---------- Provided entries ----------

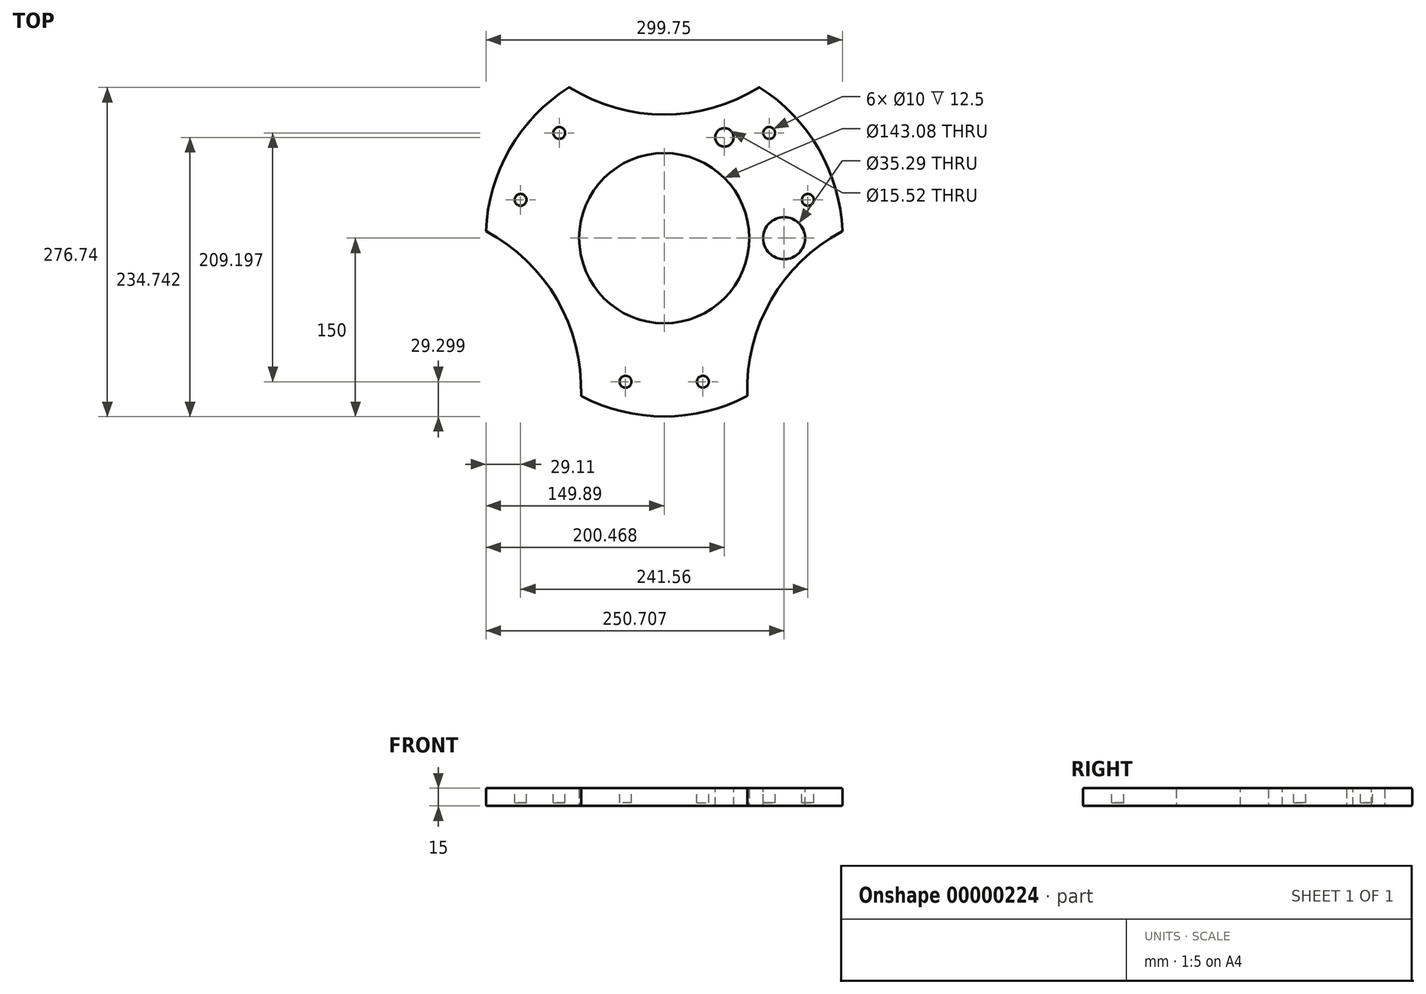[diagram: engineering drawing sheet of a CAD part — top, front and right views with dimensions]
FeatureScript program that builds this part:
annotation { "Feature Type Name" : "Feature", "Feature Type Description" : "" }
export const myFeature = defineFeature(function(context is Context, id is Id, definition is map)
    precondition{}
    {
        {
            var Q0;
            Q0 = qCreatedBy(makeId("Top.planeOp"), FACE);
            var sketch = newSketch(context, id + "F0", { "sketchPlane" : qUnion([Q0])});
            skLineSegment(sketch, "E0", {"start": v(0, 0) * mm, "end": v(0, -150) * mm, "construction": true});
            skArc(sketch, "E1", {"start": v(-61.95, 35.77) * mm, "mid": v(-61.95, -35.77) * mm, "end": v(0, -71.54) * mm});
            skArc(sketch, "E2", {"start": v(-129.9, 75) * mm, "mid": v(-144.12, 41.6) * mm, "end": v(-149.89, 5.76) * mm});
            skLineSegment(sketch, "E3", {"start": v(0, 0) * mm, "end": v(-129.9, -75) * mm, "construction": true});
            skArc(sketch, "E4", {"start": v(-69.95, -132.69) * mm, "mid": v(-89.94, -51.93) * mm, "end": v(-149.89, 5.76) * mm});
            skLineSegment(sketch, "E5", {"start": v(0, 0) * mm, "end": v(-129.9, 75) * mm, "construction": true});
            skLineSegment(sketch, "E6", {"start": v(-129.9, 75) * mm, "end": v(-61.95, 35.77) * mm});
            skLineSegment(sketch, "E7", {"start": v(0, -71.54) * mm, "end": v(0, -150) * mm});
            skArc(sketch, "E8.trimOffspring", {"start": v(-69.95, -132.69) * mm, "mid": v(-36.03, -145.6) * mm, "end": v(0, -150) * mm});
            skSolve(sketch);
        }
        {
            var Q0;
            Q0=makeQuery(id+"F0.imprint","IMPRINT",FACE,{"disambiguationData":[TD([[makeQuery(id+"F0.imprint","IMPRINT",EDGE,{"derivedFrom":sQuery(id+"F0.wireOp",EDGE,"E1")}),-1.0]])]});
            extrude(context, id + "F1", {"entities" : qUnion([Q0]), "depth" : 15 * mm});
        }
        {
            var Q0;
            Q0=makeQuery(id+"F1.opExtrude","CAP_FACE",FACE,{"disambiguationData":[OSD([sQuery(id+"F0.wireOp",EDGE,"E1"),sQuery(id+"F0.wireOp",EDGE,"E2"),sQuery(id+"F0.wireOp",EDGE,"E4"),sQuery(id+"F0.wireOp",EDGE,"E6"),sQuery(id+"F0.wireOp",EDGE,"E7"),sQuery(id+"F0.wireOp",EDGE,"E8.trimOffspring")])],"isStart":false});
            var sketch = newSketch(context, id + "F2", { "sketchPlane" : qUnion([Q0])});
            skCircle(sketch, "E9", {"center": v(-32.5, -120.7) * mm, "radius": 5 * mm});
            skCircle(sketch, "E10", {"center": v(0, 0) * mm, "radius": 125 * mm, "construction": true});
            skLineSegment(sketch, "E11.0", {"start": v(0, 0) * mm, "end": v(-129.9, -75) * mm, "construction": true});
            skLineSegment(sketch, "E12.0", {"start": v(0, 0) * mm, "end": v(0, -150) * mm, "construction": true});
            skSolve(sketch);
        }
        {
            var Q0;
            Q0=makeQuery(id+"F2.imprint","IMPRINT",FACE,{"disambiguationData":[TD([[makeQuery(id+"F2.imprint","IMPRINT",EDGE,{"derivedFrom":sQuery(id+"F2.wireOp",EDGE,"E9")}),1.0]])]});
            extrude(context, id + "F3", {"entities" : qUnion([Q0]), "oppositeDirection" : true, "depth" : 12.5 * mm});
        }
        {
            var Q0;
            Q0=sQuery(id+"F0.wireOp",EDGE,"E3");
            cPlane(context, id + "F4", {"entities" : qUnion([Q0]), "cplaneType" : CPlaneType.LINE_ANGLE, "offset" : 150 * mm, "angle" : 0 * degree, "width" : 150 * mm, "height" : 150 * mm});
        }
        {
            var Q0;
            Q0=makeQuery(id+"F3.opExtrude","SWEPT_BODY",BODY,{"disambiguationData":[OSD([sQuery(id+"F2.wireOp",EDGE,"E9")])]});
            var Q1;
            Q1=qCreatedBy(id+"F4.planeOp",FACE);
            mirror(context, id + "F5", {"entities" : qUnion([Q0]), "mirrorPlane" : qUnion([Q1])});
        }
        {
            var Q0;
            Q0=makeQuery(id+"F3.opExtrude","SWEPT_BODY",BODY,{"disambiguationData":[OSD([sQuery(id+"F2.wireOp",EDGE,"E9")])]});
            var Q1;
            Q1=makeQuery(id+"F5.opPattern","COPY",BODY,{"derivedFrom":makeQuery(id+"F3.opExtrude","SWEPT_BODY",BODY,{"disambiguationData":[OSD([sQuery(id+"F2.wireOp",EDGE,"E9")])]}),"instanceName":"1"});
            var Q2;
            Q2=makeQuery(id+"F1.opExtrude","SWEPT_BODY",BODY,{"disambiguationData":[OSD([sQuery(id+"F0.wireOp",EDGE,"E1"),sQuery(id+"F0.wireOp",EDGE,"E2"),sQuery(id+"F0.wireOp",EDGE,"E4"),sQuery(id+"F0.wireOp",EDGE,"E6"),sQuery(id+"F0.wireOp",EDGE,"E7"),sQuery(id+"F0.wireOp",EDGE,"E8.trimOffspring")])]});
            booleanBodies(context, id + "F6", {"operationType" : BooleanOperationType.SUBTRACTION, "tools" : qUnion([Q0, Q1]), "targets" : qUnion([Q2])});
        }
        {
            var Q0;
            Q0=makeQuery(id+"F1.opExtrude","SWEPT_BODY",BODY,{"disambiguationData":[OSD([sQuery(id+"F0.wireOp",EDGE,"E1"),sQuery(id+"F0.wireOp",EDGE,"E2"),sQuery(id+"F0.wireOp",EDGE,"E4"),sQuery(id+"F0.wireOp",EDGE,"E6"),sQuery(id+"F0.wireOp",EDGE,"E7"),sQuery(id+"F0.wireOp",EDGE,"E8.trimOffspring")])]});
            var Q1;
            Q1=makeQuery(id+"F1.opExtrude","SWEPT_FACE",FACE,{"disambiguationData":[OSD([sQuery(id+"F0.wireOp",EDGE,"E1")])]});
            circularPattern(context, id + "F7", {"entities" : qUnion([Q0]), "axis" : qUnion([Q1]), "angle" : 360 * degree, "instanceCount" : 3, "equalSpace" : true});
        }
        {
            var Q0;
            Q0=makeQuery(id+"F1.opExtrude","SWEPT_BODY",BODY,{"disambiguationData":[OSD([sQuery(id+"F0.wireOp",EDGE,"E1"),sQuery(id+"F0.wireOp",EDGE,"E2"),sQuery(id+"F0.wireOp",EDGE,"E4"),sQuery(id+"F0.wireOp",EDGE,"E6"),sQuery(id+"F0.wireOp",EDGE,"E7"),sQuery(id+"F0.wireOp",EDGE,"E8.trimOffspring")])]});
            var Q1;
            Q1=makeQuery(id+"F7.opPattern","COPY",BODY,{"derivedFrom":makeQuery(id+"F1.opExtrude","SWEPT_BODY",BODY,{"disambiguationData":[OSD([sQuery(id+"F0.wireOp",EDGE,"E1"),sQuery(id+"F0.wireOp",EDGE,"E2"),sQuery(id+"F0.wireOp",EDGE,"E4"),sQuery(id+"F0.wireOp",EDGE,"E6"),sQuery(id+"F0.wireOp",EDGE,"E7"),sQuery(id+"F0.wireOp",EDGE,"E8.trimOffspring")])]}),"instanceName":"2"});
            var Q2;
            Q2=makeQuery(id+"F7.opPattern","COPY",BODY,{"derivedFrom":makeQuery(id+"F1.opExtrude","SWEPT_BODY",BODY,{"disambiguationData":[OSD([sQuery(id+"F0.wireOp",EDGE,"E1"),sQuery(id+"F0.wireOp",EDGE,"E2"),sQuery(id+"F0.wireOp",EDGE,"E4"),sQuery(id+"F0.wireOp",EDGE,"E6"),sQuery(id+"F0.wireOp",EDGE,"E7"),sQuery(id+"F0.wireOp",EDGE,"E8.trimOffspring")])]}),"instanceName":"1"});
            booleanBodies(context, id + "F8", {"operationType" : BooleanOperationType.UNION, "tools" : qUnion([Q0, Q1, Q2])});
        }
        {
            var Q0;
            Q0=makeQuery(id+"F8.opBoolean","MERGE",EDGE,{"derivedFrom":[makeQuery(id+"F1.opExtrude","CAP_EDGE",EDGE,{"disambiguationData":[OSD([sQuery(id+"F0.wireOp",EDGE,"E8.trimOffspring")])],"isStart":false}),makeQuery(id+"F7.opPattern","COPY",EDGE,{"derivedFrom":makeQuery(id+"F1.opExtrude","CAP_EDGE",EDGE,{"disambiguationData":[OSD([sQuery(id+"F0.wireOp",EDGE,"E2")])],"isStart":false}),"instanceName":"1"})]});
            var Q1;
            Q1=makeQuery(id+"F7.opPattern","COPY",EDGE,{"derivedFrom":makeQuery(id+"F1.opExtrude","SWEPT_EDGE",EDGE,{"disambiguationData":[OSD([sQuery(id+"F0.wireOp",EDGE,"E2"),sQuery(id+"F0.wireOp",EDGE,"E4")])]}),"instanceName":"1"});
            var Q2;
            Q2=makeQuery(id+"F7.opPattern","COPY",EDGE,{"derivedFrom":makeQuery(id+"F1.opExtrude","CAP_EDGE",EDGE,{"disambiguationData":[OSD([sQuery(id+"F0.wireOp",EDGE,"E4")])],"isStart":false}),"instanceName":"1"});
            var Q3;
            Q3=makeQuery(id+"F7.opPattern","COPY",EDGE,{"derivedFrom":makeQuery(id+"F1.opExtrude","SWEPT_EDGE",EDGE,{"disambiguationData":[OSD([sQuery(id+"F0.wireOp",EDGE,"E4"),sQuery(id+"F0.wireOp",EDGE,"E8.trimOffspring")])]}),"instanceName":"1"});
            var Q4;
            Q4=makeQuery(id+"F8.opBoolean","MERGE",EDGE,{"derivedFrom":[makeQuery(id+"F7.opPattern","COPY",EDGE,{"derivedFrom":makeQuery(id+"F1.opExtrude","CAP_EDGE",EDGE,{"disambiguationData":[OSD([sQuery(id+"F0.wireOp",EDGE,"E8.trimOffspring")])],"isStart":false}),"instanceName":"1"}),makeQuery(id+"F7.opPattern","COPY",EDGE,{"derivedFrom":makeQuery(id+"F1.opExtrude","CAP_EDGE",EDGE,{"disambiguationData":[OSD([sQuery(id+"F0.wireOp",EDGE,"E2")])],"isStart":false}),"instanceName":"2"})]});
            var Q5;
            Q5=makeQuery(id+"F7.opPattern","COPY",EDGE,{"derivedFrom":makeQuery(id+"F1.opExtrude","SWEPT_EDGE",EDGE,{"disambiguationData":[OSD([sQuery(id+"F0.wireOp",EDGE,"E2"),sQuery(id+"F0.wireOp",EDGE,"E4")])]}),"instanceName":"2"});
            var Q6;
            Q6=makeQuery(id+"F7.opPattern","COPY",EDGE,{"derivedFrom":makeQuery(id+"F1.opExtrude","CAP_EDGE",EDGE,{"disambiguationData":[OSD([sQuery(id+"F0.wireOp",EDGE,"E4")])],"isStart":false}),"instanceName":"2"});
            var Q7;
            Q7=makeQuery(id+"F7.opPattern","COPY",EDGE,{"derivedFrom":makeQuery(id+"F1.opExtrude","SWEPT_EDGE",EDGE,{"disambiguationData":[OSD([sQuery(id+"F0.wireOp",EDGE,"E4"),sQuery(id+"F0.wireOp",EDGE,"E8.trimOffspring")])]}),"instanceName":"2"});
            var Q8;
            Q8=makeQuery(id+"F8.opBoolean","MERGE",EDGE,{"derivedFrom":[makeQuery(id+"F1.opExtrude","CAP_EDGE",EDGE,{"disambiguationData":[OSD([sQuery(id+"F0.wireOp",EDGE,"E2")])],"isStart":false}),makeQuery(id+"F7.opPattern","COPY",EDGE,{"derivedFrom":makeQuery(id+"F1.opExtrude","CAP_EDGE",EDGE,{"disambiguationData":[OSD([sQuery(id+"F0.wireOp",EDGE,"E8.trimOffspring")])],"isStart":false}),"instanceName":"2"})]});
            var Q9;
            Q9=makeQuery(id+"F1.opExtrude","CAP_EDGE",EDGE,{"disambiguationData":[OSD([sQuery(id+"F0.wireOp",EDGE,"E4")])],"isStart":false});
            var Q10;
            Q10=makeQuery(id+"F1.opExtrude","SWEPT_EDGE",EDGE,{"disambiguationData":[OSD([sQuery(id+"F0.wireOp",EDGE,"E4"),sQuery(id+"F0.wireOp",EDGE,"E8.trimOffspring")])]});
            var Q11;
            Q11=makeQuery(id+"F8.opBoolean","MERGE",EDGE,{"derivedFrom":[makeQuery(id+"F1.opExtrude","CAP_EDGE",EDGE,{"disambiguationData":[OSD([sQuery(id+"F0.wireOp",EDGE,"E8.trimOffspring")])],"isStart":true}),makeQuery(id+"F7.opPattern","COPY",EDGE,{"derivedFrom":makeQuery(id+"F1.opExtrude","CAP_EDGE",EDGE,{"disambiguationData":[OSD([sQuery(id+"F0.wireOp",EDGE,"E2")])],"isStart":true}),"instanceName":"1"})]});
            var Q12;
            Q12=makeQuery(id+"F1.opExtrude","CAP_EDGE",EDGE,{"disambiguationData":[OSD([sQuery(id+"F0.wireOp",EDGE,"E4")])],"isStart":true});
            var Q13;
            Q13=makeQuery(id+"F7.opPattern","COPY",EDGE,{"derivedFrom":makeQuery(id+"F1.opExtrude","CAP_EDGE",EDGE,{"disambiguationData":[OSD([sQuery(id+"F0.wireOp",EDGE,"E4")])],"isStart":true}),"instanceName":"1"});
            var Q14;
            Q14=makeQuery(id+"F8.opBoolean","MERGE",EDGE,{"derivedFrom":[makeQuery(id+"F7.opPattern","COPY",EDGE,{"derivedFrom":makeQuery(id+"F1.opExtrude","CAP_EDGE",EDGE,{"disambiguationData":[OSD([sQuery(id+"F0.wireOp",EDGE,"E8.trimOffspring")])],"isStart":true}),"instanceName":"1"}),makeQuery(id+"F7.opPattern","COPY",EDGE,{"derivedFrom":makeQuery(id+"F1.opExtrude","CAP_EDGE",EDGE,{"disambiguationData":[OSD([sQuery(id+"F0.wireOp",EDGE,"E2")])],"isStart":true}),"instanceName":"2"})]});
            var Q15;
            Q15=makeQuery(id+"F7.opPattern","COPY",EDGE,{"derivedFrom":makeQuery(id+"F1.opExtrude","CAP_EDGE",EDGE,{"disambiguationData":[OSD([sQuery(id+"F0.wireOp",EDGE,"E4")])],"isStart":true}),"instanceName":"2"});
            var Q16;
            Q16=makeQuery(id+"F8.opBoolean","MERGE",EDGE,{"derivedFrom":[makeQuery(id+"F1.opExtrude","CAP_EDGE",EDGE,{"disambiguationData":[OSD([sQuery(id+"F0.wireOp",EDGE,"E2")])],"isStart":true}),makeQuery(id+"F7.opPattern","COPY",EDGE,{"derivedFrom":makeQuery(id+"F1.opExtrude","CAP_EDGE",EDGE,{"disambiguationData":[OSD([sQuery(id+"F0.wireOp",EDGE,"E8.trimOffspring")])],"isStart":true}),"instanceName":"2"})]});
            var Q17;
            {var subQ0=makeQuery(id+"F1.opExtrude","CAP_EDGE",EDGE,{"disambiguationData":[OSD([sQuery(id+"F0.wireOp",EDGE,"E1")])],"isStart":true});Q17=makeQuery(id+"F8.opBoolean","MERGE",EDGE,{"derivedFrom":[subQ0,makeQuery(id+"F7.opPattern","COPY",EDGE,{"derivedFrom":subQ0,"instanceName":"1"}),makeQuery(id+"F7.opPattern","COPY",EDGE,{"derivedFrom":subQ0,"instanceName":"2"})]});}
            var Q18;
            {var subQ0=makeQuery(id+"F1.opExtrude","CAP_EDGE",EDGE,{"disambiguationData":[OSD([sQuery(id+"F0.wireOp",EDGE,"E1")])],"isStart":false});Q18=makeQuery(id+"F8.opBoolean","MERGE",EDGE,{"derivedFrom":[subQ0,makeQuery(id+"F7.opPattern","COPY",EDGE,{"derivedFrom":subQ0,"instanceName":"1"}),makeQuery(id+"F7.opPattern","COPY",EDGE,{"derivedFrom":subQ0,"instanceName":"2"})]});}
            fillet(context, id + "F9", {"entities" : qUnion([Q0, Q1, Q2, Q3, Q4, Q5, Q6, Q7, Q8, Q9, Q10, Q11, Q12, Q13, Q14, Q15, Q16, Q17, Q18]), "radius" : 1 * mm, "tangentPropagation" : true, "allowEdgeOverflow" : false});
        }
        {
            var Q0;
            {var subQ0=makeQuery(id+"F1.opExtrude","CAP_FACE",FACE,{"disambiguationData":[OSD([sQuery(id+"F0.wireOp",EDGE,"E1"),sQuery(id+"F0.wireOp",EDGE,"E2"),sQuery(id+"F0.wireOp",EDGE,"E4"),sQuery(id+"F0.wireOp",EDGE,"E6"),sQuery(id+"F0.wireOp",EDGE,"E7"),sQuery(id+"F0.wireOp",EDGE,"E8.trimOffspring")])],"isStart":false});Q0=makeQuery(id+"F8.opBoolean","MERGE",FACE,{"derivedFrom":[subQ0,makeQuery(id+"F7.opPattern","COPY",FACE,{"derivedFrom":subQ0,"instanceName":"1"}),makeQuery(id+"F7.opPattern","COPY",FACE,{"derivedFrom":subQ0,"instanceName":"2"})]});}
            var sketch = newSketch(context, id + "F10", { "sketchPlane" : qUnion([Q0])});
            skCircle(sketch, "E13", {"center": v(100.82, 0) * mm, "radius": 17.65 * mm});
            skSolve(sketch);
        }
        {
            var Q0;
            Q0=makeQuery(id+"F10.imprint","IMPRINT",FACE,{"disambiguationData":[TD([[makeQuery(id+"F10.imprint","IMPRINT",EDGE,{"derivedFrom":sQuery(id+"F10.wireOp",EDGE,"E13")}),1.0]])]});
            extrude(context, id + "F11", {"entities" : qUnion([Q0]), "operationType" : NewBodyOperationType.REMOVE, "oppositeDirection" : true, "depth" : 103.48 * mm});
        }
        {
            var Q0;
            {var subQ0=makeQuery(id+"F1.opExtrude","CAP_FACE",FACE,{"disambiguationData":[OSD([sQuery(id+"F0.wireOp",EDGE,"E1"),sQuery(id+"F0.wireOp",EDGE,"E2"),sQuery(id+"F0.wireOp",EDGE,"E4"),sQuery(id+"F0.wireOp",EDGE,"E6"),sQuery(id+"F0.wireOp",EDGE,"E7"),sQuery(id+"F0.wireOp",EDGE,"E8.trimOffspring")])],"isStart":false});Q0=makeQuery(id+"F8.opBoolean","MERGE",FACE,{"derivedFrom":[subQ0,makeQuery(id+"F7.opPattern","COPY",FACE,{"derivedFrom":subQ0,"instanceName":"1"}),makeQuery(id+"F7.opPattern","COPY",FACE,{"derivedFrom":subQ0,"instanceName":"2"})]});}
            var sketch = newSketch(context, id + "F12", { "sketchPlane" : qUnion([Q0])});
            skCircle(sketch, "E14", {"center": v(50.58, 84.74) * mm, "radius": 7.76 * mm});
            skSolve(sketch);
        }
        {
            var Q0;
            Q0=makeQuery(id+"F12.imprint","IMPRINT",FACE,{"disambiguationData":[TD([[makeQuery(id+"F12.imprint","IMPRINT",EDGE,{"derivedFrom":sQuery(id+"F12.wireOp",EDGE,"E14")}),1.0]])]});
            extrude(context, id + "F13", {"entities" : qUnion([Q0]), "operationType" : NewBodyOperationType.REMOVE, "oppositeDirection" : true, "depth" : 25.4 * mm});
        }
    });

----------

• [Written exercise]: Please write out the listing from its first line through the line containing "v(-61.95, -35.77) *", reproducing each line character for character. Omit any pictures from your answer.

• [Correct output]:
[diagram: engineering drawing sheet of a CAD part — top, front and right views with dimensions]
FeatureScript program that builds this part:
annotation { "Feature Type Name" : "Feature", "Feature Type Description" : "" }
export const myFeature = defineFeature(function(context is Context, id is Id, definition is map)
    precondition{}
    {
        {
            var Q0;
            Q0 = qCreatedBy(makeId("Top.planeOp"), FACE);
            var sketch = newSketch(context, id + "F0", { "sketchPlane" : qUnion([Q0])});
            skLineSegment(sketch, "E0", {"start": v(0, 0) * mm, "end": v(0, -150) * mm, "construction": true});
            skArc(sketch, "E1", {"start": v(-61.95, 35.77) * mm, "mid": v(-61.95, -35.77) * mm, "end": v(0, -71.54) * mm});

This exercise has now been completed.